日本
―熟知しながら見知らぬ人―
上海市在住 周暁円
「日本」というと、脳裏には沢山の場面が浮かび、内心には違う想いが湧いてくる。日本をどう表現したものか暫し考え、『最も熟知しながら見知らぬ人』という歌の名前を思い付いた。もしかすると、これこそが、心の奥底で日本対して抱いていた印象なのかもしれない。
ごく普通の中国の一学生として、これには深い記憶がある。私たちの日本に対する熟知はと言うと、中国と海を挟んで向かい合っていて、私のいる上海から東京までの直線距離は2,000km足らずで、飛行時間も3時間もかからないということである。地理的な近さと利便性は、文化において頻繁な交流や往来をもたらした。唐代の遣唐使から鑑真和尚が日本へ渡ったという壮挙まで、日本は唐文化圏の一部になっていた。現在でも、日本において濃厚な漢や唐の気風に出会うことができる。こうした文化における相似性は、私たちに心理的な親近感を与えてくれる。日本は熟知した隣人のようなものだ。
しかし、近代以降になると、日本は私たちの視野の中で徐々見知らぬものになっていく。第二次世界大戦の洗礼を受け、侵略や侵略に反抗する闘争の血なまぐさい風雨が深く記憶され、日本の顔は見分けがつかないほど見知らぬものとなってしまった。
こうした熟知と未知の認識のもとで、中日双方の国民の間にも、ただ憎しみと怒り、隔たりと猜疑心だけが残っているかのようだ。私たちは、向こう側の日本人が何を考えているのか分からず、不安に感じてしまう。私たちは、戦争がまた訪れるかどうか知ることができない。
私たちは、このように永遠に対立し続けてある種の力を蓄え、それが爆発するのを待っているのだろうか?それとも自発的に交流の橋を架けて、平和と友好についての情報を伝えていくのだろうか?21世紀の今、情報は日を追って発達し広がっている。私たちが、憎しみに両眼を塞がれるまま憤激して理性を抑えてしまい、偏見と敵視の眼差しで戦後の日本を評価しているとしたら、自分の印象だけで幻の日本を築いてしまうことになる。私たちの認識は必然的に停滞し、思考を自ら束縛し始めてしまう。そうなることは、中日いずれの国にとっても、全く利点がない。その一切を放り出し、公正かつ客観的に日本を観察すれば、密かに気づいているか無意識のうちに無視してきた別の日本を見つけることができるだろう。
私たちは、日本国民の友好的な一面を、日本で多くの民間団体が平和運動に従事していることを、宮崎監督アニメに深く浸透する平和と反戦主義を発見できるだろう…。
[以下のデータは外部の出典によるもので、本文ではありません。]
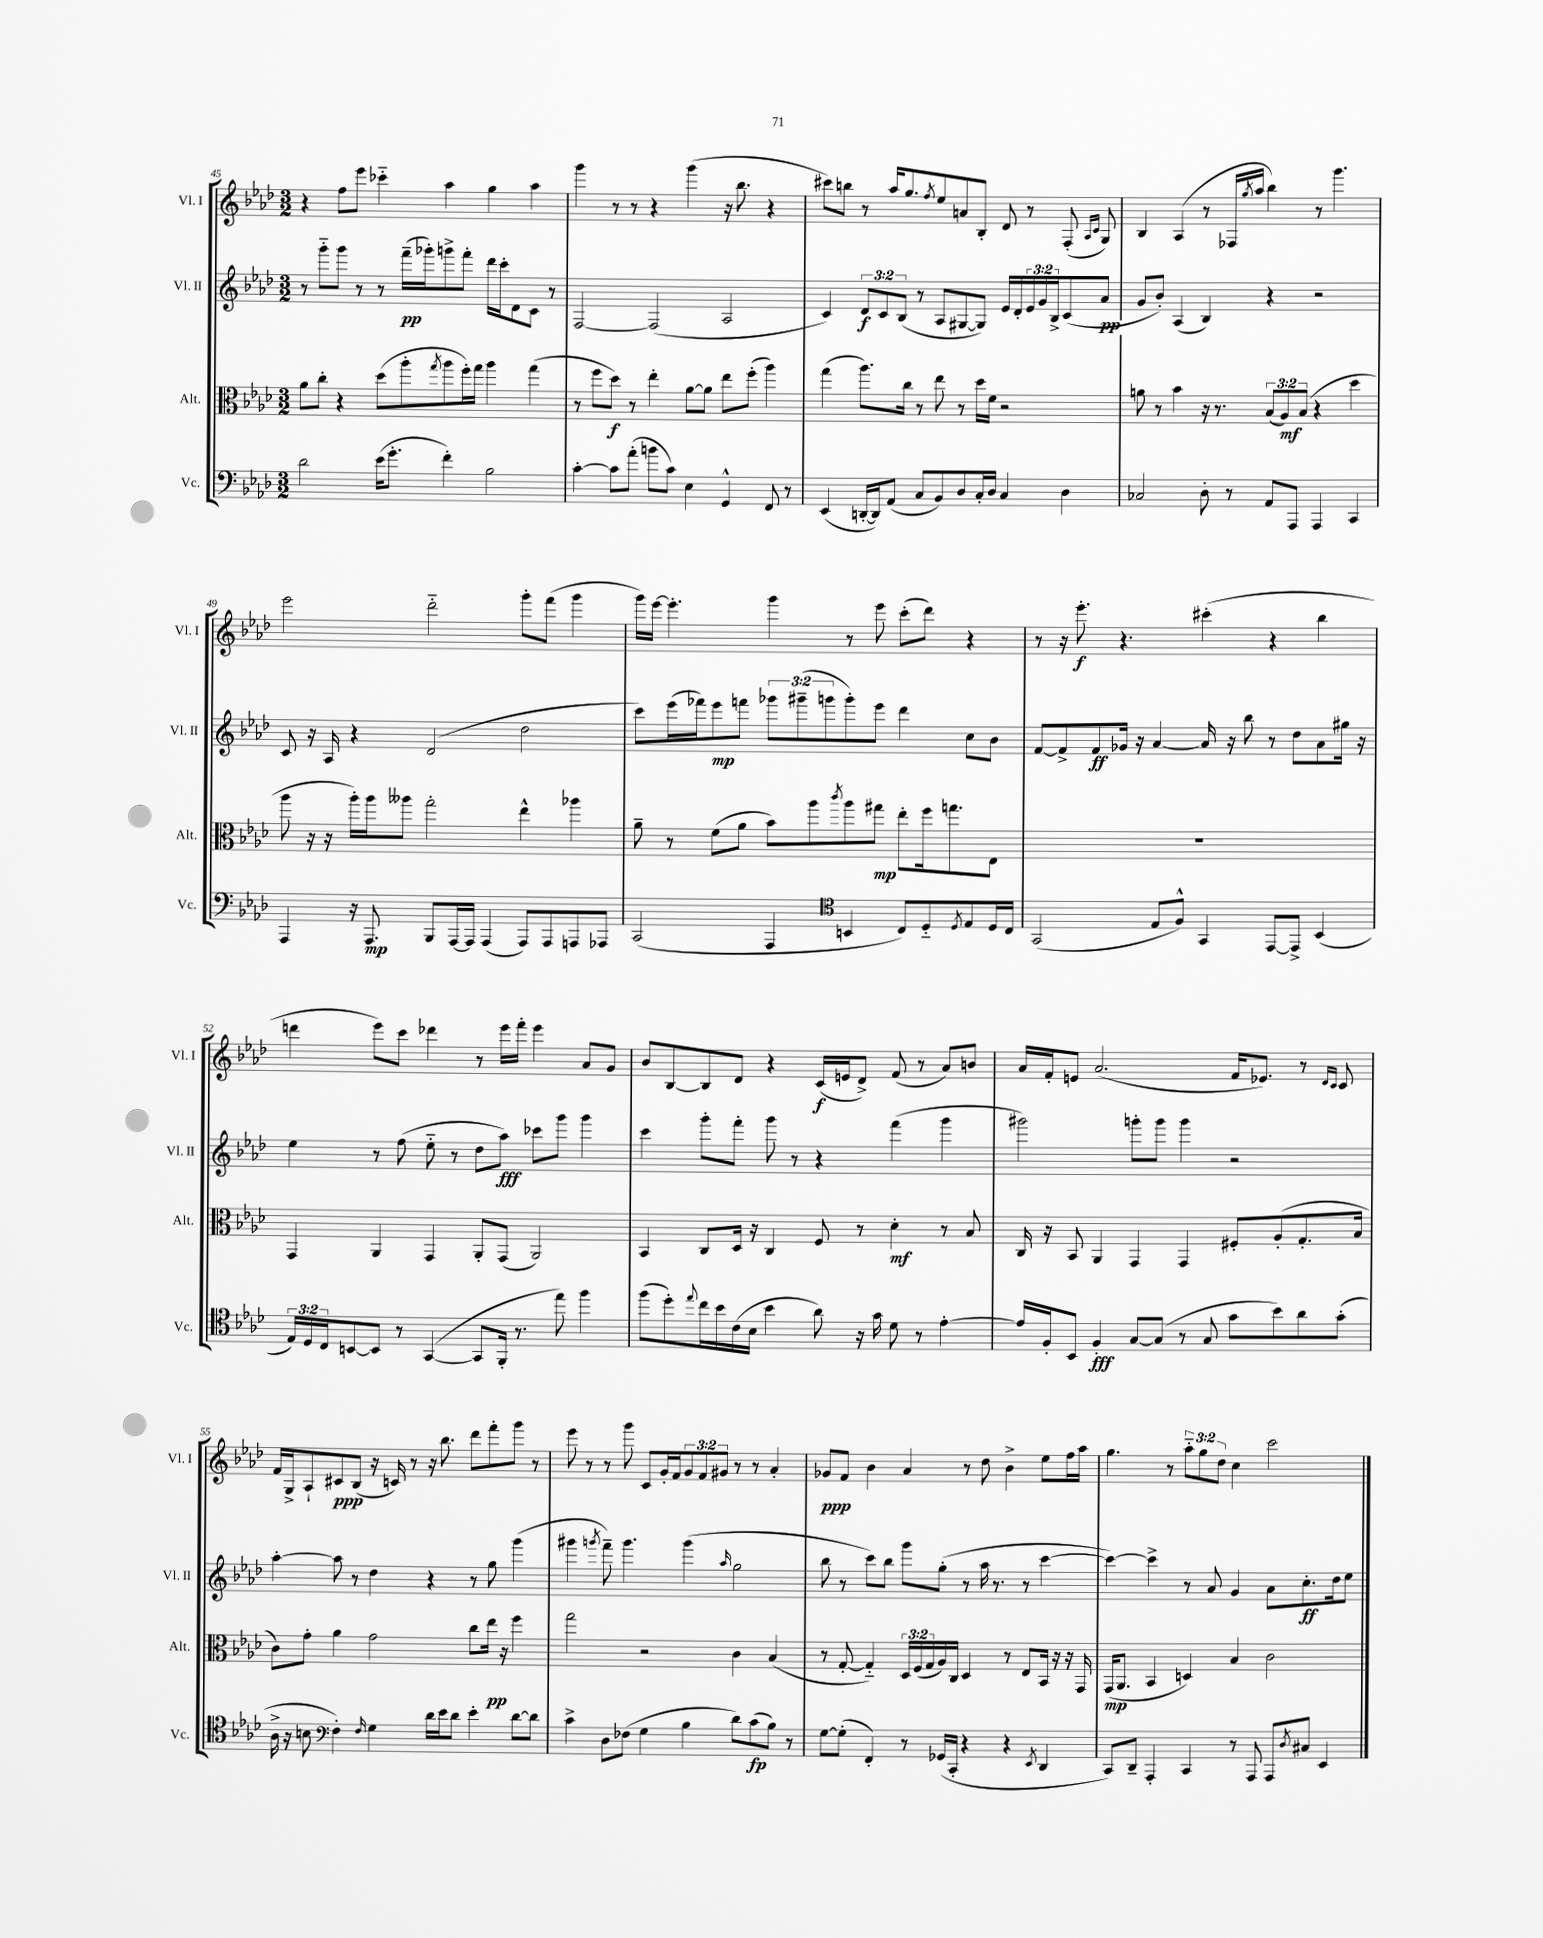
<<
\new StaffGroup <<
\new Staff = "s0" \with { instrumentName = "Vl. I" shortInstrumentName = "Vl. I" } {
    \clef treble \key aes \major \numericTimeSignature \time 3/2 \override Staff.TupletNumber.text = #tuplet-number::calc-fraction-text
    r4 f''8 ees'''8 ces'''4-_ aes''4 g''4 aes''4 |
    g'''4 r8 r8 r4 g'''4( r16 bes''8. r4 |
    cis'''8) b''8 r8 aes''16 g''8. \acciaccatura { f''8 } ees''8 a'8 bes8-. des'8 r8 f8-.( \grace { aes16 c'16 } g8) |
    bes4 aes4( r8 fes16 \acciaccatura { g''8 } aes''16 bes''4) r8 g'''4. |
    ees'''2 des'''2-_ g'''8-. f'''8( g'''4 |
    g'''16) ees'''16~ ees'''4.-. g'''4 r8 ees'''8 c'''8-.( des'''8) r4 |
    r8 r16 ees'''8.-.\f r4. cis'''4-.( r4 bes''4 |
    d'''4 ees'''8) c'''8 des'''4 r8 ees'''16 f'''16-. ees'''4 aes'8 g'8 |
    bes'8 bes8~ bes8 des'8 r4 c'16\f( e'16 des'8->) f'8( r8 aes'8) b'8 |
    aes'16 f'16-. e'8 aes'2.( f'16 ees'8.) r8 \grace { des'16 c'16 } c'8 |
    f'16 g16-> aes8-! cis'8\ppp bes8( r16 c'16) r8 r16 bes''8. des'''8 f'''8-. g'''8 r8 |
    ees'''8 r8 r8 g'''8 c'8 g'16-. f'16 \tuplet 3/2 { g'8 f'8 gis'8 } r8 r8 aes'4-. |
    ges'8\ppp f'8 bes'4 aes'4 r8 des''8 bes'4-> ees''8 f''16 aes''16 |
    g''4. r8 \tuplet 3/2 { aes''8-_ g''8 des''8 } c''4 c'''2 \bar "|." |
}
\new Staff = "s1" \with { instrumentName = "Vl. II" shortInstrumentName = "Vl. II" } {
    \clef treble \key aes \major \numericTimeSignature \time 3/2 \override Staff.TupletNumber.text = #tuplet-number::calc-fraction-text
    r8 g'''8-_ g'''8 r8 r8 f'''16--\pp( ges'''16-.) g'''8-> f'''8-. des'''16 c'''16-. des'8 c'8 r8 |
    f2~ f2( aes2 |
    c'4) \tuplet 3/2 { des'8\f c'8 bes8( } r8 aes8 gis8~ gis8) ees'16 des'16-. \tuplet 3/2 { ees'16 g'16 bes16-> } c'8( aes'8\pp |
    g'8 bes'8-.) aes4( bes4) r4 r2 |
    c'8 r16 aes16 r4 des'2( des''2 |
    c'''8) ees'''16( fes'''16) ees'''8\mp f'''8 \tuplet 3/2 { ges'''8 gis'''8--( g'''8 } g'''8-.) ees'''8 des'''4 c''8 bes'8 |
    f'8~ f'8-> f'8\ff ges'16 r16 aes'4~ aes'16 r16 bes''8 r8 des''8 aes'8 gis''16 r16 |
    ees''4 r8 f''8( ees''8-_ r8 des''8 aes''8\fff) ces'''8 g'''8 g'''4 |
    c'''4 g'''8-. f'''8-. g'''8 r8 r4 f'''4( g'''4 |
    gis'''2) g'''8-. g'''8 g'''4 r2 |
    aes''4~-. aes''8 r8 des''4 r4 r8 g''8 g'''4( |
    gis'''4 \acciaccatura { g'''8 } f'''8--) g'''4. g'''4( \grace { aes''16 } g''2 |
    bes''8 r8 c'''8) bes''8 g'''8 g''8-.( r8 aes''16 r8. r8 c'''4~ |
    c'''4~) c'''4-> r8 aes'8 g'4 aes'8 c''8.-.\ff des''16 ees''8 \bar "|." |
}
\new Staff = "s2" \with { instrumentName = "Alt." shortInstrumentName = "Alt." } {
    \clef alto \key aes \major \numericTimeSignature \time 3/2 \override Staff.TupletNumber.text = #tuplet-number::calc-fraction-text
    aes'8 c''8-. r4 des''8( aes''8-. \acciaccatura { g''8 } aes''8 f''16-.) g''16 aes''4 g''4( |
    r8 f''8 des''8\f) r8 ees''4-. aes'8~ aes'8 ees''8 f''8-.( aes''4) |
    g''4( aes''8.) c''16 r8 ees''8 r8 des''16 f'16 r2 |
    a'8 r8 bes'4 r16 r8. \tuplet 3/2 { bes8( aes8\mf) bes8( } r4 des''4 |
    aes''8 r16 r16 aes''16-.) aes''16 aeses''8 g''2-. ees''4-^ aes''4 |
    aes'8-- r8 f'8( aes'8 bes'8) aes''8 \acciaccatura { c'''8 } aes''8 gis''8\mp ees''8-. f''16 g''8. ees8 |
    R1. |
    g,4 aes,4 g,4 aes,8-. g,8( aes,2) |
    bes,4 c8 des16 r16 c4 f8 r8 des'4-.\mf r8 bes8 |
    c16 r16 bes,8 aes,4 g,4 g,4 fis8-. aes8-.( g8.-. bes16 |
    c'8) g'8-. aes'4 g'2 c''8 ees''16\pp r16 f''4 |
    g''2 r2 c'4 bes4( |
    r8 g8~-. g4-_) \tuplet 3/2 { des16 f16( g16 } aes16) c16 des4 r8 ees8 bes,16 r16 r16 g,16 |
    g,16\mp( aes,8. bes,4 d4) bes4 c'2 \bar "|." |
}
\new Staff = "s3" \with { instrumentName = "Vc." shortInstrumentName = "Vc." } {
    \clef bass \key aes \major \numericTimeSignature \time 3/2 \override Staff.TupletNumber.text = #tuplet-number::calc-fraction-text
    des'2 ees'16( g'8.-. f'4-.) bes2 |
    c'4~-. c'8 aes'8-.( b'8 c'8) ees4 g,4-^ f,8 r8 |
    ees,4( d,16~-. d,16) aes,8( c8 bes,8) des8 c16-. des16 c4 des4 |
    ces2 des8-. r8 aes,8 aes,,8 aes,,4 c,4 |
    aes,,4 r16 aes,,8.\mp bes,,8 aes,,16~ aes,,16 aes,,4( aes,,8) aes,,8 a,,8 aes,,8 |
    c,2( aes,,4 \clef tenor b,4 c8) des8-_ \acciaccatura { des8 } ees8 des16 c16 |
    g,2( ees8 f8-^) g,4 ees,8~ ees,8-> bes,4( |
    \tuplet 3/2 { ees16) des16 c16 } b,8~ b,8 r8 g,4~( g,8 f,16-. r8. ees''8) f''4 |
    f''8( des''8-.) \appoggiatura { ees''8 } c''16 bes'16 c'16( bes16 bes'4 aes'8) r16 g'16 des'8 r8 ees'4~-. |
    ees'16 f16-. bes,8 f4-.\fff g8~ g8( r8 g8 g'8 bes'8) aes'8 g'8-.( |
    aes16-> r16 b8 \clef bass f4-.) \grace { f16 } g4 des'16 ees'16 des'8 ees'4-. des'8~ des'8 |
    c'4-> des8 fes8( g4 bes4 des'8) c'8\fp( bes8) r8 |
    g8~ g8-.( f,4-.) r8 ges,16( c,16-. r4 r4 \acciaccatura { ees,8 } des,4 |
    c,8) des,8-- aes,,4-. c,4 r8 aes,,8 aes,,8 \acciaccatura { des8 } cis8 ees,4 \bar "|." |
}
>>
>>
\layout { \context { \Score currentBarNumber = #45 } }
そして、汶川大地震後に日本の国際救援隊が見せてくれた仕事への集中と熱心さ、特に救援隊員が死者のため厳かに黙祷する場面を見た時、私は確信した。その瞬間、人間性は国境を越え、全ての憎しみは雲散霧消し、感動の表情を見せぬ者はいなかった。その瞬間、私は、本当に救援隊員たちとその背後にいる日本の皆さんに深く感動した。その瞬間、涙がきらめきそうだった。
文化の違いはこの世界を豊かで多彩なものにすると同時に、発見の楽しみや交流への渇望をもたらす。一般の人々同士の交流や往来を絶えず増進していくことだけが、国と国との友情を培い、理解と信頼を深める。胡錦涛主席が言うように、「歴史をしっかりと心に刻むのは、憎しみ続けるためではない」のだ。憎しみの種を蒔くのはたやすいが、憎しみの傷を癒し、民族間の和解を達成させることは、必然的に長い時間を要し、極めて困難な過程となる。こうした憎しみを取り除き、私たちが歴史の悲劇を繰り返さなくなるのは、何時なのだろうか?それは、まさに中日両国の若者が共に直面し、力を合わせてやり遂げねばならない歴史の使命である。
フランスとドイツは二度の世界大戦という陰惨な恩讐を越えることができたし、中国とアメリカも広大な太平洋を跨ぐ友好の握手をすることができた。中国と日本は暗い歴史を通り抜け、共に素晴らしい未来を創ることができないのだろうか?第29回のオリンピックが北京で開催される頃、私たちは歴史の先入観を放り投げ、我が日本の友人たちに向かって真心込めて「北京へようこそ!」と声を掛けることができるよう希望している。